In the new Brazil, cities resemble the dark, air polluted nightmare portrayed in the cult noire film "Bladerunner." Movies like "City of God," "Bus 174" and "Central Station" usher in the new reality of urban Brazil — gangs, poverty, gun violence, murder.
In October 2003, the United Nations Human Settlements Program released its report on "the Challenge of Slums."
The report stated that slum populations had increased globally to one billion people — and could double to 2 billion in 30 years. The world's worst slum cities included Rio and Sao Paulo.
Some 40 million inhabitants are now living in those two cities alone.
Close to half of them are in the infamous shantytowns called favelas. It is here that gang warfare, violence, crime and murder mix in places where people try to live on one dollar a day in some of the most expensive cities in the Americas.

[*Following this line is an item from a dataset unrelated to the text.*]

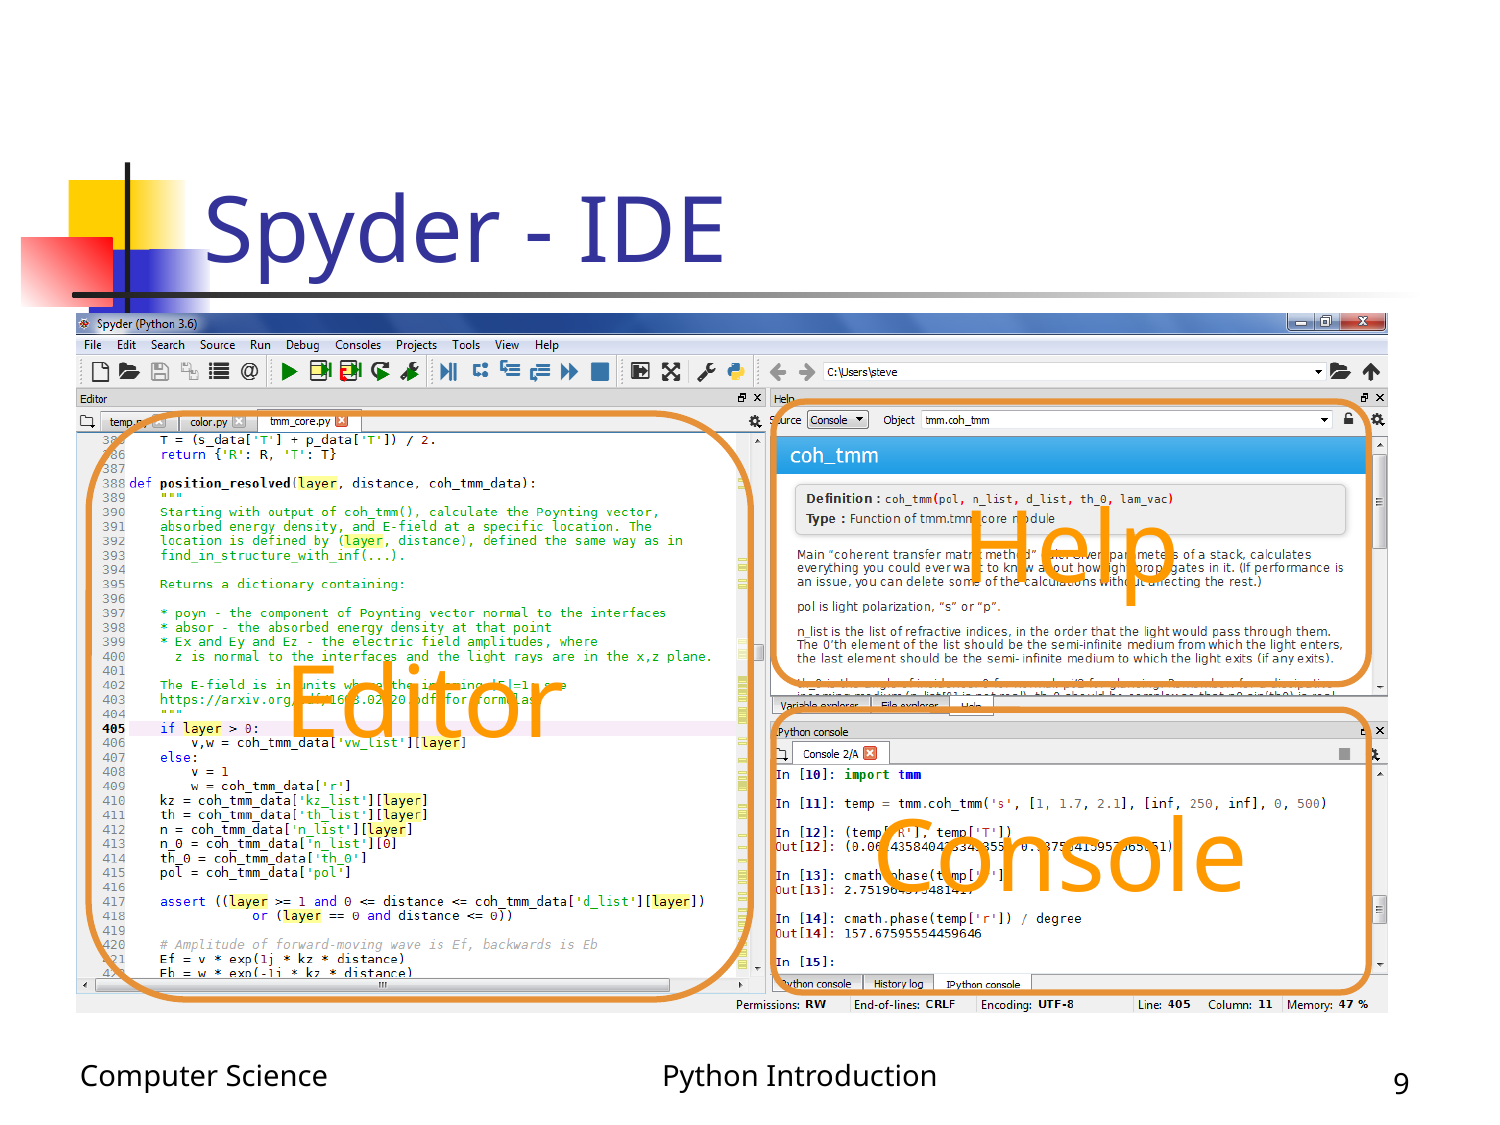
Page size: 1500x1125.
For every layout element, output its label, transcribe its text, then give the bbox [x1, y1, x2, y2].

title Spyder - IDE [188, 101, 1468, 289]
picture [76, 313, 1388, 1013]
slide_number ‹#› [1112, 1037, 1425, 1113]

"The first lesson Sao Paulo offers is that no city should grow so arbitrarily," says 93-year old legendary architect Oscar Niemeyer, the aforementioned architect of Brasilia.
"The second lesson of Sao Paulo is that its people, and the people of cities in poor countries elsewhere, should have the right to a habitat that is more graceful," he adds.

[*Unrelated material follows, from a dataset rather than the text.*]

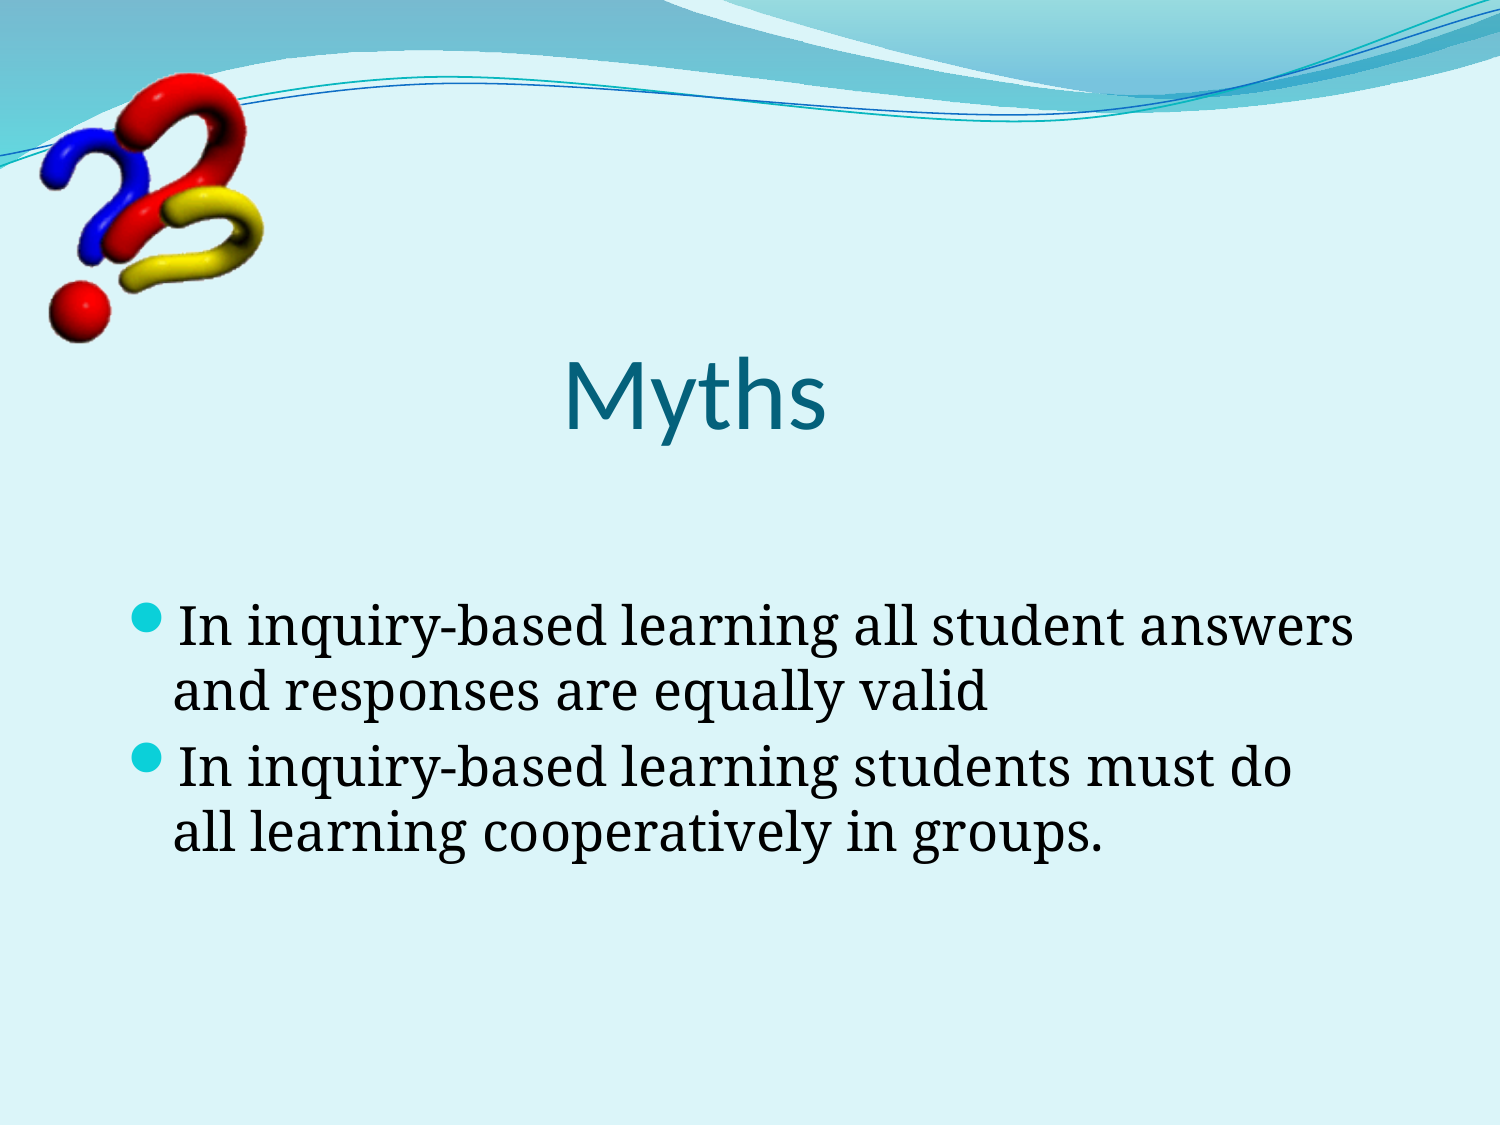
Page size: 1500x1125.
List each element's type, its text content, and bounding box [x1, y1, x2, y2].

But there is not much that is graceful these days in the oversized cities. Unemployment reaches as high as 20%. In many neighborhoods, only 10% of the favela households have running water.
So many people have migrated to south and southeastern Brazil that a cash-poor government has been forced into losing efforts to build public housing.
In one desperate attempt in Sao Paulo, the municipality's "Singapore Project" materialized as a series of tall, drab high-rise ghettos alongside the wooden shanties of the poor.
The overpriced and depressing structures have been a huge failure. No one wants to live in them. In the face of all this, the rich are cloistering themselves far away from the "mean streets."
Sao Paulo has become what urbanist Mike Davis calls a "fortress city." Along the city's Pinheiro River — a brown mass of sewage — a parade of sleek, reflective glass, high rise towers pierces the skies.
Here are the luxurious condominiums and townhouses of Brazil's elite upper classes. These towers of wealth have helicopter pads for commuting to work. Their lobbies are guarded by pistol-toting watchmen.
Electronic video security is abundant.
Receptionists greet visitors with a cool, corporate tone, as if they were entering the inner sanctum of a Fortune 500 company's global corporate headquarters.
The urban crisis threatens Brazil's stability and its image in the global marketplace. Problem-solving is a drain on the politicians.
Recognizing this, Brazil's leaders have gone to the global mega-banks for help.
In September 2002, the International Monetary Fund (IMF) approved a $30 billion loan to Brazil, double what it had given the country in 2001.
The World Bank is promising $10 billion in loans over the next three years. The Inter-American Development Bank lent Brazil $9 billion during the last three years of the 1990s.
A big chunk of this money was aimed at housing, health programs for the urban poor, education and micro enterprise stimuli in the cities.
Brazil feverishly promotes itself to the outside world as the country of the future. Its cities are filled with colorful neon signage, huge, high-tech TV screens and colossal billboards.
Speaking of Sao Paulo, one Internet entrepreneur has said that "If there is any city in the developing world that could be called "global", this is it."
But that is a double-edged sword for politicians.
As Harvard Law Professor Robert Mangabeira Unger, a native Brazilian, has pointed out about Sao Paulo: "Aesthetically, it must be the ugliest large city in the world. Fortunately, it is also the most alive."
From President Lula on down, Brazilian politicians must acknowledge that their greatest challenge is to fix the problems of their country's large cities.
They must abandon the tactic of trying to hide the urban crisis behind the hype about the country's high technology and cultural brilliance. The world knows there are slums beyond the samba.